Появлению ее на Покровском бульваре предшествовала в некотором роде история, развернувшаяся в большом угловом доме по Петроверигскому переулку, в квартире № 12, где подобрался известный коммунальный народец, теперь уже мало–помалу уходящий в небытие. Подбирался он сложно и не враз, а по времени ровно столько, сколько существует сама двенадцатая квартира.

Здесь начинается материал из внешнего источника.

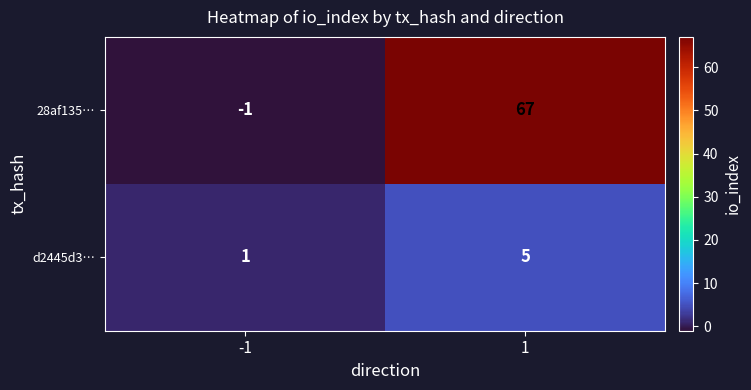

Count the number of data series in this chart.

2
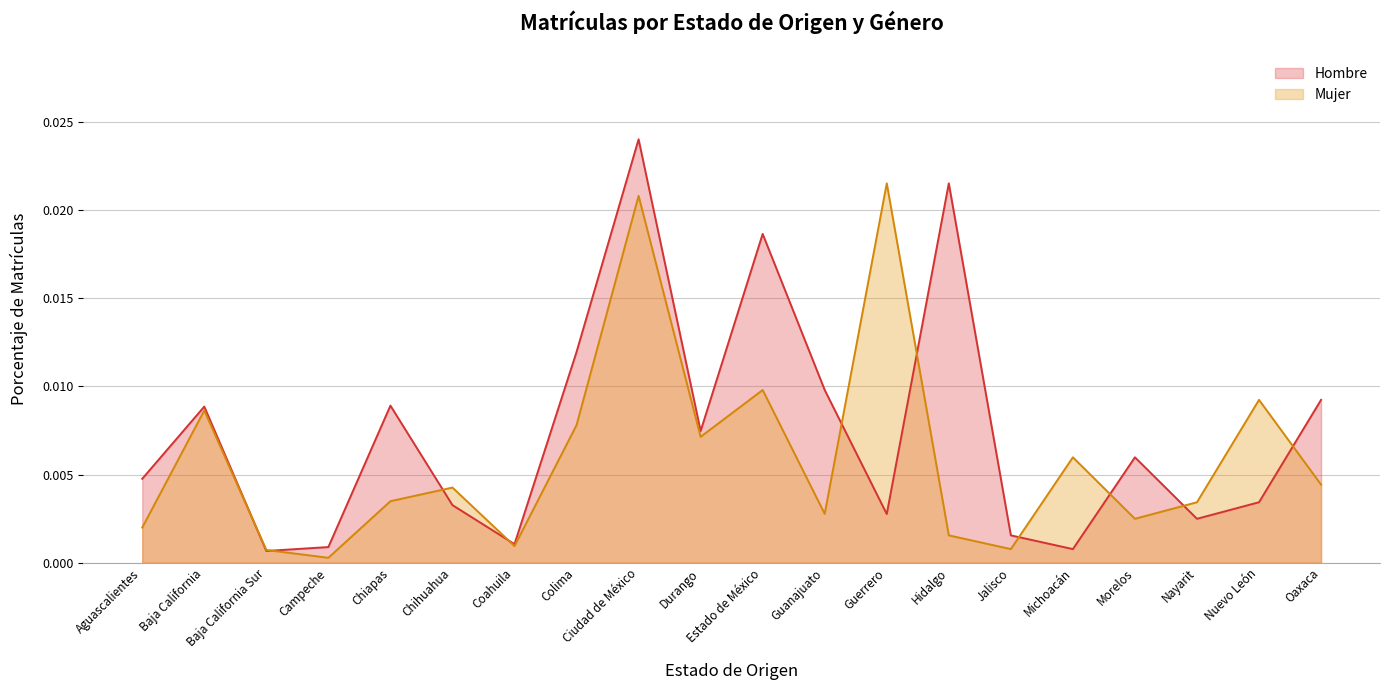

Rank the categories by Mujer value from highest to lowest.

Guerrero, Ciudad de México, Estado de México, Nuevo León, Baja California, Colima, Durango, Michoacán, Oaxaca, Chihuahua, Chiapas, Nayarit, Guanajuato, Morelos, Aguascalientes, Hidalgo, Coahuila, Jalisco, Baja California Sur, Campeche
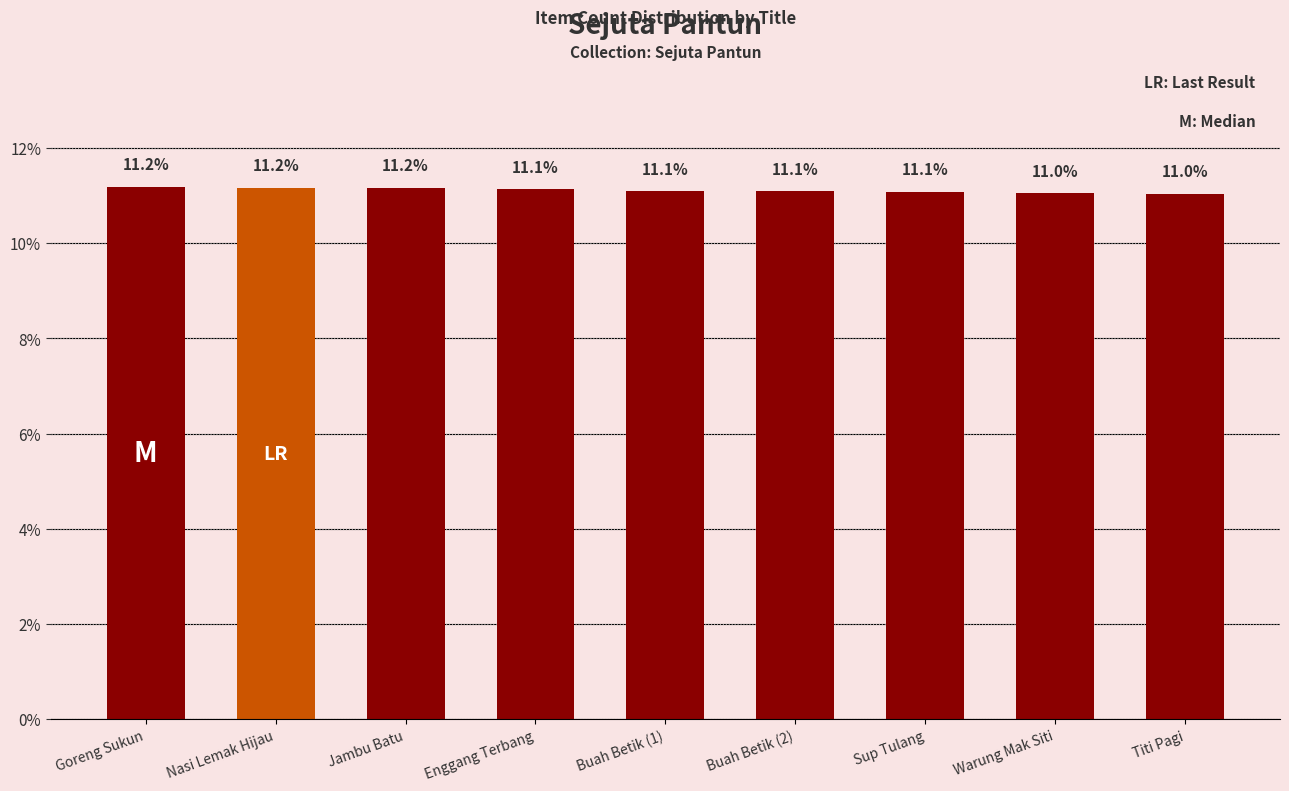

What is the approximate value at Nasi Lemak Hijau?

11.2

Сначала здесь поселился Сергей Владимирович Пумпянский, учитель латинского языка, преподававший в 6–й московской гимназии. У него была жена Зинаида Александровна, урожденная Саранцева, отдаленный потомок той самой Елены Ивановны Саранцевой, которая была капитаном единственного в своем роде кавалерийского подразделения, а именно роты амазонок, сформированной Потемкиным в Балаклаве по случаю приезда Екатерины II. У Сергея Владимировича было также четверо детей: Сергей, Владимир, Георгий и Александра. Сергей Сергеевич погиб еще в империалистическую войну во время летнего наступления семнадцатого года, Владимир Сергеевич в тридцать четвертом году угодил под пригородный поезд на станции Мамонтовка, что по Ярославской дороге, Георгий Сергеевич пропал без вести в ноябре сорок первого года, в пору сражения под Москвой, в котором он участвовал в качестве ополченца, а Александра Сергеевна дотянула до наших дней; в двенадцатой квартире она занимала самую дальнюю комнату, если считать от прихожей, расположенную рядом с кухней и черным ходом, в которой до девятнадцатого года жила кухарка Пумпянских Елизавета. Комнатка эта была маленькая и темная, так как одно ее окошко выходило на заднюю лестницу, а другое, наддверное, в кухню, и поэтому у Пумпянской практически всегда горел свет. Ближе к тем дням, о которых речь, Александра Сергеевна представляла собой махонькую интеллигентную старушку с худым лицом, очень опрятную, вообще источавшую впечатление приятно пахнущей белизны.